The Centers for Disease Control and Prevention (CDC) has issued a guide intended to help health care providers recognize exposure to chemical agents in the event of a covert chemical release. The agency said symptoms of exposure to some chemical agents might be similar to those of common diseases, making them difficult to identify. Immediate symptoms from certain chemical exposures may be mild or nonexistent, despite the risk for long-term effects, while exposure to contaminated food, water or consumer products may result in reports of illness over a long period and in various locations.
Indoor air quality problems are preventable and solvable. The National Institute for Occupational Safety and Health (NIOSH) has announced an online resource that aids employers in addressing air quality concerns. The Indoor Environmental Quality topic page provides links to a variety of air quality topics, including how to identify, correct, and prevent indoor air problems; how to implement an effective air quality plan; and resources on mold, asbestos, asthma and allergies, and chemical safety.
The Occupational Safety and Health Administration (OSHA) announced the online availability of two new resources that may be of interest to environmental health, safety, and security managers. One, a matrix tool, provides information on how facilities can reduce vulnerability to and consequences of a terrorist attack that involves fire or an explosive device.
The American Hospital Association (AHA) has created a new resource folder, Strategies for Leadership: Improving Communications with Patients and Families, which is designed to help hospitals communicate with patients and families. The centerpiece of the folder is a brochure titled, The Patient Care Partnership: Understanding Expectations, Rights and Responsibilities, which replaces the AHA's A Patient's Bill of Rights. Other resources include a workbook highlighting case studies from hospitals using innovative programs, and a "quick assessment" tool to determine where improvements could be made. Each of the resources, including five foreign language translations of The Patient Care Partnership, is available at http://www.aha.org under "Communicating with Patients."

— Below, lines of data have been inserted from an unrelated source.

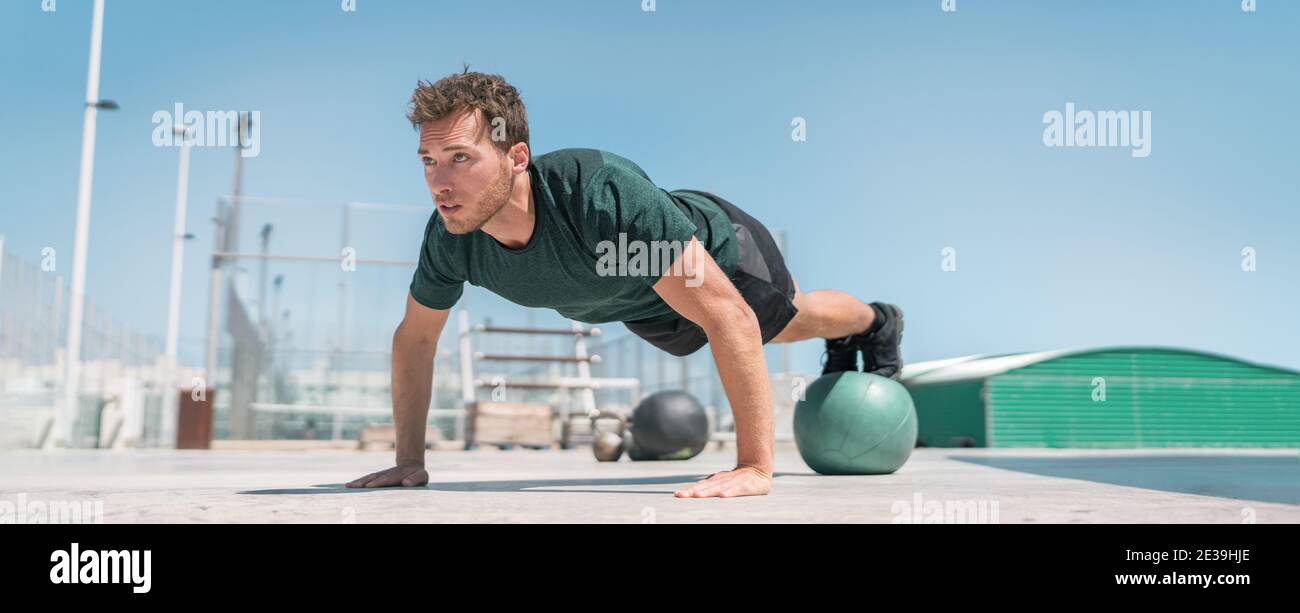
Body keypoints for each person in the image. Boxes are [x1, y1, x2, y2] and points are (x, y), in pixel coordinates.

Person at [346, 69, 903, 498]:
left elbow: (728, 316)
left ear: (517, 157)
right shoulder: (451, 236)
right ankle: (859, 328)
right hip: (637, 302)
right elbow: (415, 340)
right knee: (758, 330)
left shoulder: (598, 197)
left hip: (718, 251)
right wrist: (409, 459)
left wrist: (754, 467)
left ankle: (876, 323)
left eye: (460, 158)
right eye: (428, 160)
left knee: (788, 322)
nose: (438, 182)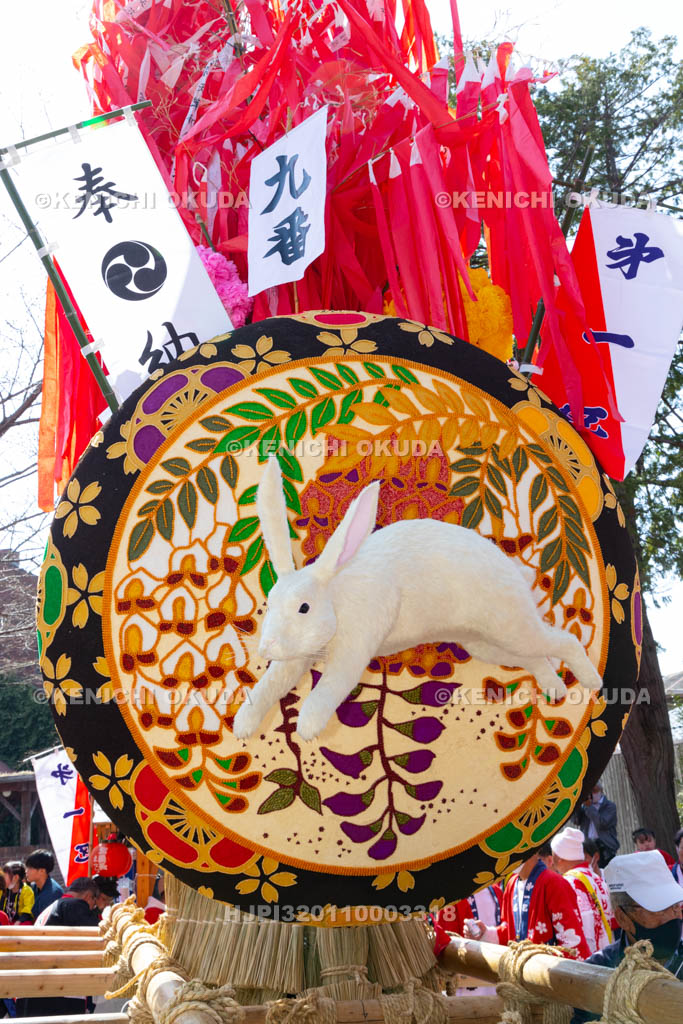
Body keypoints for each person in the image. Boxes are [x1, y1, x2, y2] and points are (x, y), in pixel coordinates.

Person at [570, 851, 683, 1023]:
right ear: (623, 918)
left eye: (675, 905)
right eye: (659, 909)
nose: (673, 916)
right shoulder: (598, 970)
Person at [464, 852, 591, 959]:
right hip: (522, 974)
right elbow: (510, 931)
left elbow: (571, 939)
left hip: (548, 974)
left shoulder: (554, 883)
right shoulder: (512, 883)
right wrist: (486, 933)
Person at [16, 877, 100, 1018]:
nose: (92, 908)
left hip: (34, 989)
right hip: (54, 992)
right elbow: (99, 933)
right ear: (88, 897)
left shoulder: (52, 907)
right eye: (93, 903)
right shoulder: (74, 904)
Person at [551, 826, 615, 953]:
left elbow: (586, 928)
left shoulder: (570, 883)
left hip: (591, 958)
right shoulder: (597, 878)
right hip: (608, 952)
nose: (552, 863)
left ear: (560, 858)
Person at [575, 781, 619, 868]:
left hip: (605, 846)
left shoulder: (610, 806)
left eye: (594, 791)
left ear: (601, 791)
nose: (592, 794)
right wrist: (577, 804)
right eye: (589, 791)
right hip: (588, 845)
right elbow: (576, 821)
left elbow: (602, 824)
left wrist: (589, 807)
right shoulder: (584, 806)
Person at [24, 850, 63, 919]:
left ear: (42, 871)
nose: (26, 871)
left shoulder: (53, 893)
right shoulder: (33, 886)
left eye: (30, 868)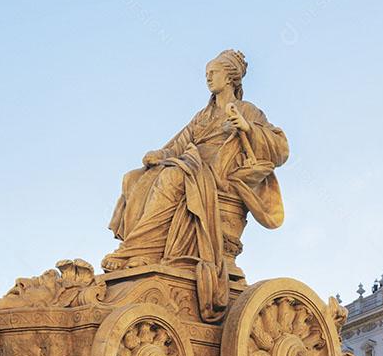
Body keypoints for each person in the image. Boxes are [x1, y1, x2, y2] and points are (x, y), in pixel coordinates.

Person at [102, 50, 289, 287]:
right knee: (133, 178)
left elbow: (281, 149)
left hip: (219, 175)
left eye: (214, 73)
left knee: (173, 175)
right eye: (206, 74)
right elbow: (179, 144)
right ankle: (143, 250)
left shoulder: (248, 110)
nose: (208, 78)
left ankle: (139, 250)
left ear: (229, 77)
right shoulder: (201, 116)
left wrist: (248, 127)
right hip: (193, 165)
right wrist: (160, 154)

Premier, Inc. is a healthcare alliance entirely owned by 200 of the nation's leading not-for-profit hospital and healthcare systems. These systems operate or are affiliated with 1,500 hospital facilities and hundreds of other healthcare sites. Premier provides an array of resources supporting health services delivery, including clinical and operational comparative data applications for quality/safety performance improvement, group purchasing and supply chain services, and insurance programs. The Centers for Medicare and Medicaid Services (CMS) has recently partnered with Premier for a three-year quality incentive demonstration project. Participating hospitals using Premiers Perspective Online database can receive recognition and additional Medicare payment when they meet or exceed specific quality measures.